I am planning to make a delicious Chocolate Fudge cake (I hope) for christmas. I understand how the cake has to be made but I had a question about the melting of the chocolate for the fudge itself

For this specific recipe, should I simply melt the chocolate in a bowl over a pot of boiling water? Without adding any cream or other ingredients? 
(To then mix it with the other recips to create the fudge)

Or am I supposed to melt the chocolate in any special way? 

+ Is it ok if this is normal milk chocolate or does it have to be dark/pure chocolate?
As you can see, this will be my first time trying this 
Any advice or suggestion is highly appreciated ! 

Niyagi


----------



## philso (Dec 19, 2009)

Hi,

Generally, you can just melt the chocolate over hot water, let it cool to about body temperature, and then use it in your recipe.

Most recipes call for unsweetened chocolate, also known as baker's chocolate or cacao mass. If you use milk chocolate or other chocolate bars for eating, you will have to adjust your recipe. Even so, the results will invariably be different from the original recipe, mainly heavier and less chocolaty.

As far as I know, milk chocolate can have as little as 10% or 15% chocolate, and about the same amount of milk.
An average chocolate bar might be between about 25% to 50% chocolate, most of the rest being cocoa butter and sugar. So, to get the same chocolate taste, you would have to increase the amount of chocolate and reduce the sugar.
Some chocolate bars have only about 25% sugar or even 15% or 10%. try to find out and do the math yourself.

My personal recommendation would be that, if you can't get baker's chocolate, try to find a chocolate of at least 80% chocolate and avoid milk chocolate.

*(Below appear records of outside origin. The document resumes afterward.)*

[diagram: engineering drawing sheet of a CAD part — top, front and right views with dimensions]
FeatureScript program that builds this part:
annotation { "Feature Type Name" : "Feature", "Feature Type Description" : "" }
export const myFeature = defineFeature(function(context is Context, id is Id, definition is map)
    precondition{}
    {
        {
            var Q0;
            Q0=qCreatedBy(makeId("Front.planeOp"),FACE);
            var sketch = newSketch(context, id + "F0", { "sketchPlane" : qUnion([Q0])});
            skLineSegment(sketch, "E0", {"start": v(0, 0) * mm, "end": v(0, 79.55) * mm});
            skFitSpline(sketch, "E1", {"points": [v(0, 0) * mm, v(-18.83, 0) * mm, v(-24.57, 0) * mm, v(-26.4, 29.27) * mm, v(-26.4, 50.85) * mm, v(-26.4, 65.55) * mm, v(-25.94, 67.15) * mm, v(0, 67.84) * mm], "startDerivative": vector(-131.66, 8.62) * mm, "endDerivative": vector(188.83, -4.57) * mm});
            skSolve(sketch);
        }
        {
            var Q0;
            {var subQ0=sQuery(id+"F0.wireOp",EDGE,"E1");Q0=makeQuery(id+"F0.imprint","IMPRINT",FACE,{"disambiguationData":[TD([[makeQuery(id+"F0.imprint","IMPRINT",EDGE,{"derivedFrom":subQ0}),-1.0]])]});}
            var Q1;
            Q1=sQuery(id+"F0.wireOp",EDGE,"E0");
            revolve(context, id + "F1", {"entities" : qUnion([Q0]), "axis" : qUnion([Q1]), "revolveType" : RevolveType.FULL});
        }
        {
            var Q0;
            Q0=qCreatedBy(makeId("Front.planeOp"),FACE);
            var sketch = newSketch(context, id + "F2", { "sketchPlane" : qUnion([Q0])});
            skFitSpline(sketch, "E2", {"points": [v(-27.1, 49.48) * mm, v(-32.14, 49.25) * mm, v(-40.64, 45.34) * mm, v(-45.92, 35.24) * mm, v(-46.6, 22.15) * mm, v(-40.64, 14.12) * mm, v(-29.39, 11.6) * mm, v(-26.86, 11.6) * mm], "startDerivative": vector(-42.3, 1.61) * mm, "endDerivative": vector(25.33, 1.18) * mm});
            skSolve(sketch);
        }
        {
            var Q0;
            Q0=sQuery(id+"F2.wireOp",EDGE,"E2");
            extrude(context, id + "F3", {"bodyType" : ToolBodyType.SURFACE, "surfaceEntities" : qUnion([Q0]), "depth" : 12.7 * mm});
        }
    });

It would help if you could post your recipe, especially if you have any more questions.

good luck!


----------



## Wyogal (Dec 19, 2009)

Not knowing your recipe makes it hard to answer...


----------



## jasonr (Jan 21, 2010)

Whatever you do, don't use a candy bar. This is simply not appropriate for baking. Milk chocolate, as others have pointed out, does not have enough chocolate taste to work and will give you a weak-tasting cake.

Unsweetened (baker's) chocolate is much stronger, but most of the stuff in the supermarket is trash. It's the baking equivalent of that cooking wine they sell in the supermarket. They market it as "baker's" chocolate giving you the impression that it's specially designed for baking. They're just hoping that when you bake it into the cake you won't notice how truly awful it is. 

If you want a good cake, see if you can find some premium bittersweet chocolate like Lindt or Valhrona or Ghirardelli. Try to find pure bittersweet, say in the 60% to 80% range. This stuff is widely available, packs a good chocolate punch, and gives you very good quality.


----------



## ChefJune (Jan 22, 2010)

I hope that you followed the instructions for making the cake, rather than taking each component separately, as you seemed to be doing with the melting of the chocolate.

If you were to add anything to the melting (melted) chocolate, the directions would be in the body of the recipe.

My advice to beginning cooks/bakers (and even to those who are very experienced) is to READ YOUR RECIPE several times before you make your shopping list, and again several times before you make it.  It is always good to KNOW what you need, and in what order you are going to do things.  Baking (especially) haphazardly can lead to haphazard results.  Not what any of us have in mind, I'm sure.


----------